> _CONSIGNE A_:
D'après le texte sur l'ADDET, qui en est le directeur ?

= = = = =

Yvan Chaix, le directeur de l'ADDET, a présenté sa raison d'être dans une interview référence à Dici.fr. En voici les grandes lignes :

L'ADDET (1) vise la mise en valeur de l'économie départementale dans toutes ses dimensions : une seule structure pour piloter toutes les activités économiques dans une approche globale. Il s'agit de créer une gouvernance économique qui associe tous les opérateurs publics et privés, de travailler sur l'attractivité du territoire et de structurer les filières qui font la richesse et la particularité du département. Six filières stratégiques, mais non exclusives, ont été identifiées : l'agroalimentaire et l'agriculture ; l'aéronautique ; le bâtiment ; le numérique ; le tourisme ; les énergies et les éco-activités. Six filières qui sont porteuses de valeur ajoutée et en capacité de différencier le département des H-A d'autres territoires au positionnement proche, et qui présentent des marges de progression importantes.

= = = = =

> _CONSIGNE B_:
Dans les enregistrements, renommez « document » en « page » de la ligne contenant « Page size: 1241x1754. » jusqu'à la ligne contenant « Identify the document » incluse. Redonnez seulement ces lignes, sans autre changement.

> _ENREGISTREMENTS À TRAITER_:
= = = = =

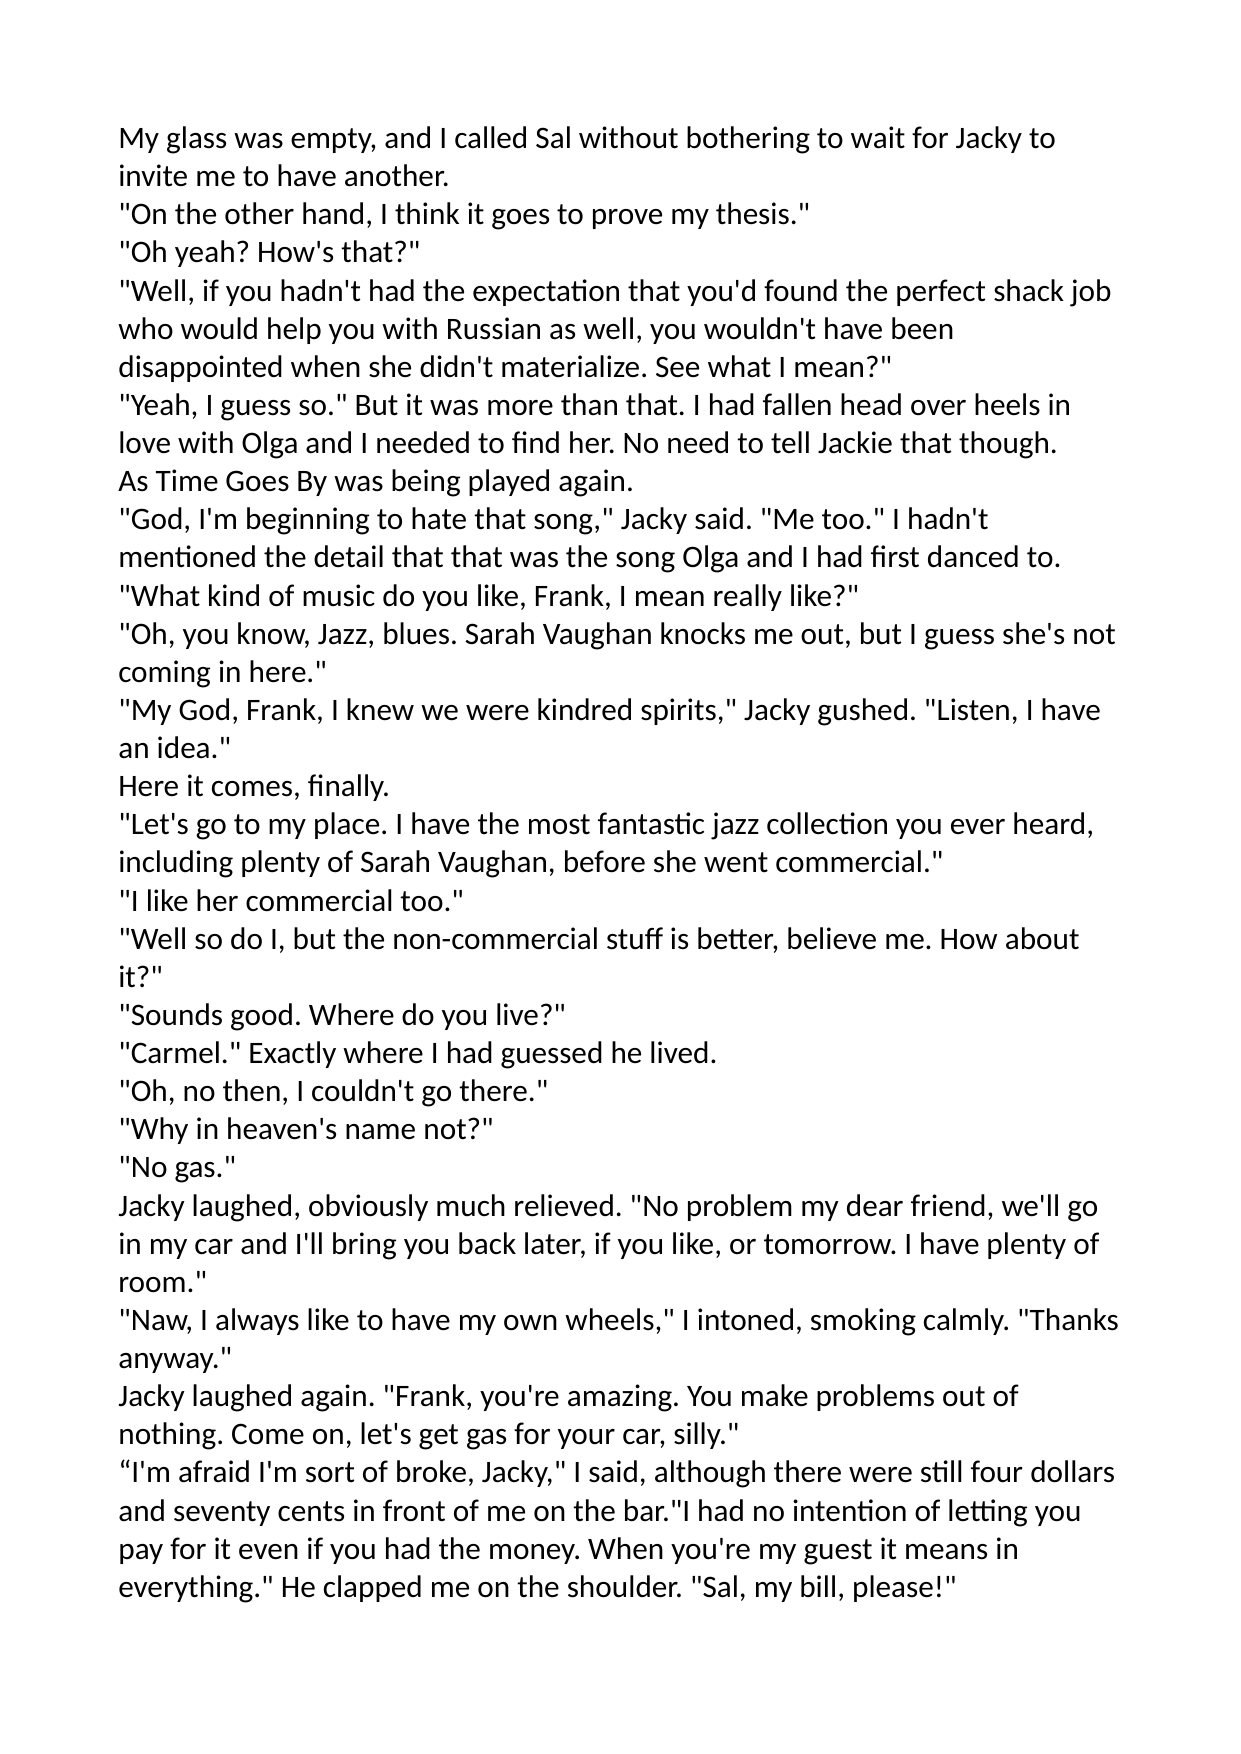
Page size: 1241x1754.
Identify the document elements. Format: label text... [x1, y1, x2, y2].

= = = = =

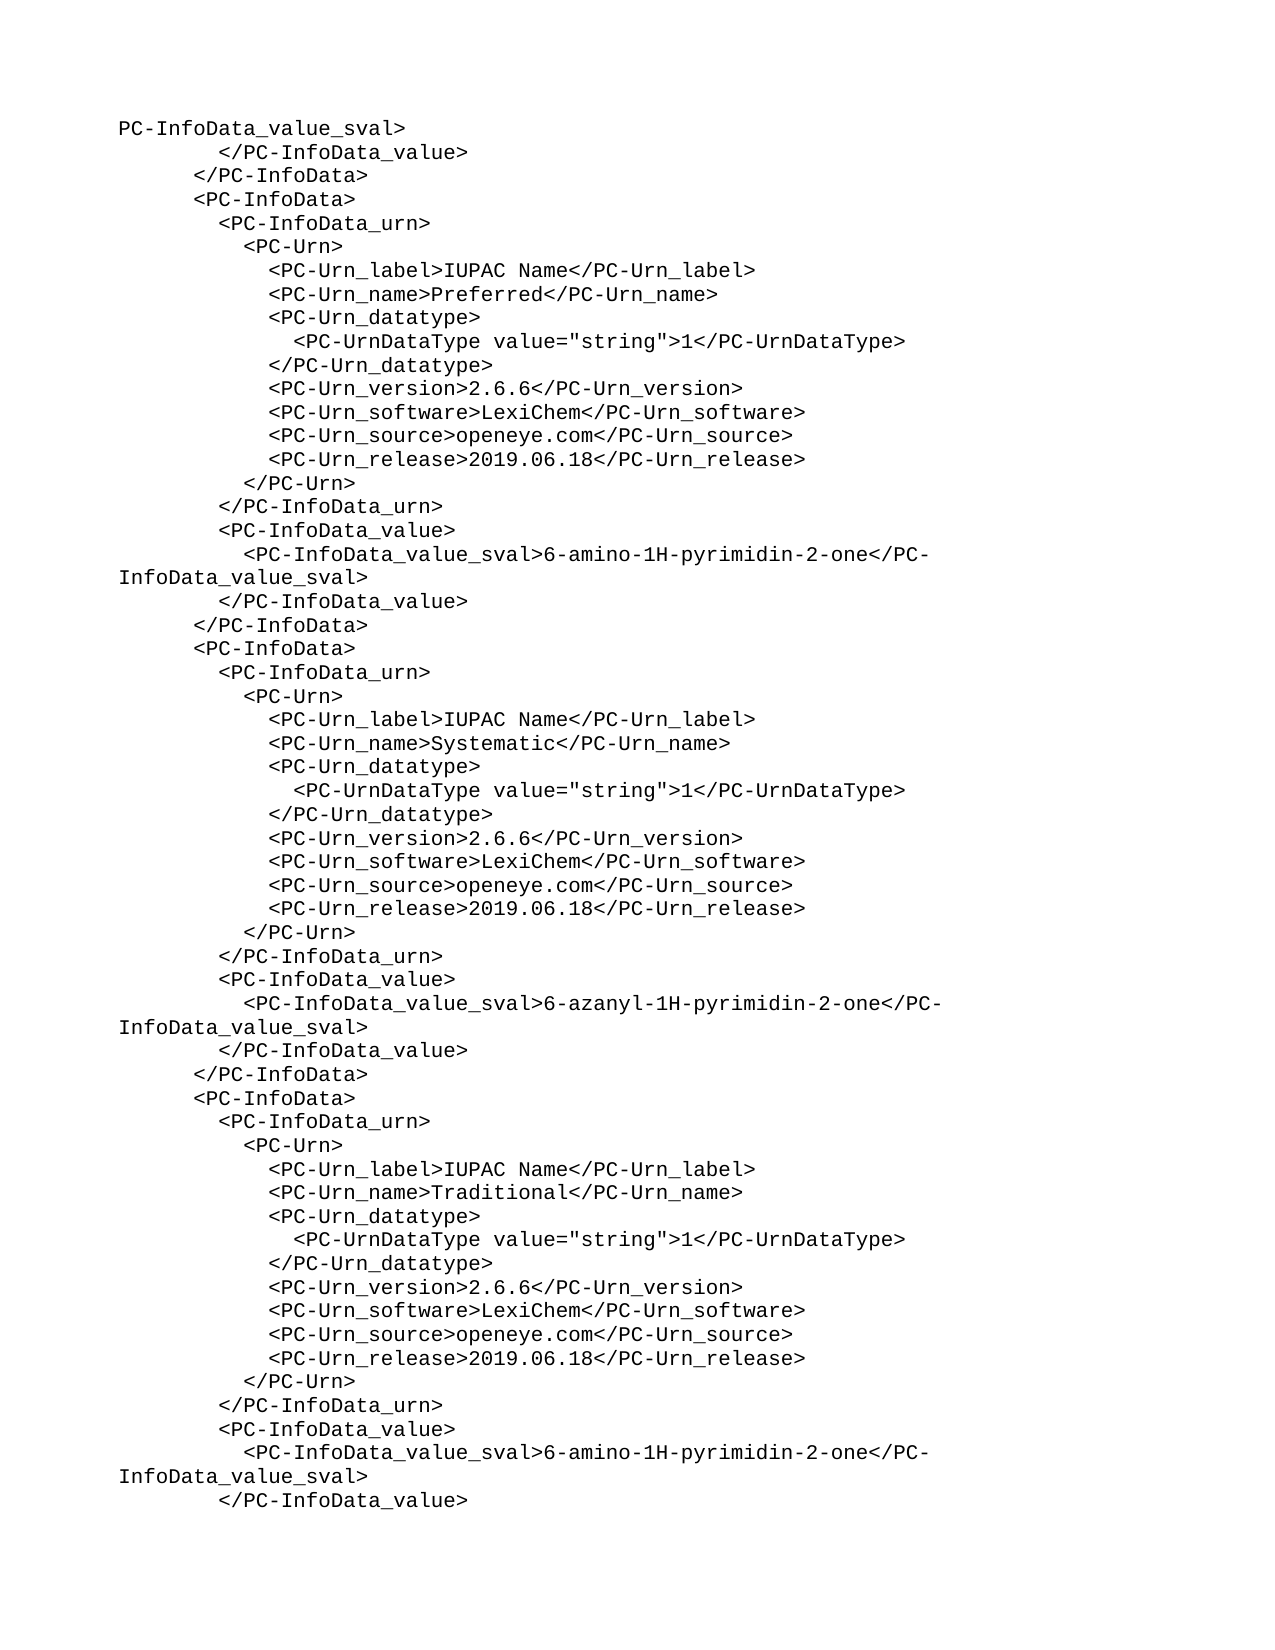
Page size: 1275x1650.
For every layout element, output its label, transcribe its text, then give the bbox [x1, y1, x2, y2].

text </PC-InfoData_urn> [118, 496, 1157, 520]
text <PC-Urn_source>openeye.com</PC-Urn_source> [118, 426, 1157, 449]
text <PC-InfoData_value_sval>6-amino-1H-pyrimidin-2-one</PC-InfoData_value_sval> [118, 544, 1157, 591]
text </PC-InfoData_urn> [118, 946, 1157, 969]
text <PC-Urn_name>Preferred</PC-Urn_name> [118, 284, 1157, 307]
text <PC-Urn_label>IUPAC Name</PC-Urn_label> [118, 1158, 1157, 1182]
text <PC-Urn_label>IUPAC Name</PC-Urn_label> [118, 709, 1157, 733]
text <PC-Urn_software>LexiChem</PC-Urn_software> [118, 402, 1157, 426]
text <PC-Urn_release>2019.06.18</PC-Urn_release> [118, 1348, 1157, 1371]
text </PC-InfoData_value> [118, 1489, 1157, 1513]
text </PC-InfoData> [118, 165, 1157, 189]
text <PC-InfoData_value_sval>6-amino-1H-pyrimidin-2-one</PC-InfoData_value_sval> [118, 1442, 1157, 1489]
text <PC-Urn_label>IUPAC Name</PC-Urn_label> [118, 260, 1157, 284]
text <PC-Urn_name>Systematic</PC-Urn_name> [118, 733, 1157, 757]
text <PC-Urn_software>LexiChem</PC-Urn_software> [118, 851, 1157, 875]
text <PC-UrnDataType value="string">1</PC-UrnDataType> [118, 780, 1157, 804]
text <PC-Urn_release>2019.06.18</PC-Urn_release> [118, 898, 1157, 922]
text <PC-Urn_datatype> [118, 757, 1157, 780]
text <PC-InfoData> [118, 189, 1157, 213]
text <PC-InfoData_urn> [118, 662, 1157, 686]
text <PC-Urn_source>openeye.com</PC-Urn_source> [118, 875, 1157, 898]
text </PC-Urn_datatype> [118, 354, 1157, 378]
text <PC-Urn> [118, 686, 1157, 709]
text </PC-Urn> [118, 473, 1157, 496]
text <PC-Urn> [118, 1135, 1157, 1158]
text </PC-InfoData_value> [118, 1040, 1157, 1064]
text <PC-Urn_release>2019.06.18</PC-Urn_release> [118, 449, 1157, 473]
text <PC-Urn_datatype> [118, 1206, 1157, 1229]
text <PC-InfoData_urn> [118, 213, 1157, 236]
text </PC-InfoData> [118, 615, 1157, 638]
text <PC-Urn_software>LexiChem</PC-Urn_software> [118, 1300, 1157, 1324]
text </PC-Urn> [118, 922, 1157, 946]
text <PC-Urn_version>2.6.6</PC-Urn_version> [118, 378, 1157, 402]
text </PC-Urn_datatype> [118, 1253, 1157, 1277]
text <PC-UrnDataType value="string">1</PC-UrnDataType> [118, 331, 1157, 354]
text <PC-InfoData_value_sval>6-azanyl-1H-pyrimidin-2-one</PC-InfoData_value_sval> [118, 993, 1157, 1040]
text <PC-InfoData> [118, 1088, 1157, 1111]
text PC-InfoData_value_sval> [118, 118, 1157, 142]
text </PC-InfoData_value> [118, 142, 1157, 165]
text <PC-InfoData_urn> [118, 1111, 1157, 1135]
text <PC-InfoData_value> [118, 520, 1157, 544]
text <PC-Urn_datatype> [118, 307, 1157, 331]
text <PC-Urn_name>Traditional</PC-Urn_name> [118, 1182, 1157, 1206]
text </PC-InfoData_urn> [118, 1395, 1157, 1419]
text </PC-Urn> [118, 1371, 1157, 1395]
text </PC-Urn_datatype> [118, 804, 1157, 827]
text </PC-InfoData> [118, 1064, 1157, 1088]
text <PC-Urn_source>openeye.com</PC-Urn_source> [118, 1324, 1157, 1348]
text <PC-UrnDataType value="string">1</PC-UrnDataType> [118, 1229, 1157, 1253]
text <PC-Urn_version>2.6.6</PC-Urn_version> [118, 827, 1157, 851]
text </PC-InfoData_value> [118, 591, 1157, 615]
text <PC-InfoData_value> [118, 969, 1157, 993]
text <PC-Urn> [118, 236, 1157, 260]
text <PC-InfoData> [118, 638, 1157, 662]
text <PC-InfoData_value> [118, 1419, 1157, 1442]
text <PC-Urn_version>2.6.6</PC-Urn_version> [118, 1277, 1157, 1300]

= = = = =

> _RÉPONSE A_:
Yvan Chaix.

> _RÉPONSE B_:
Page size: 1241x1754.
Identify the page elements. Format: label text... [x1, y1, x2, y2].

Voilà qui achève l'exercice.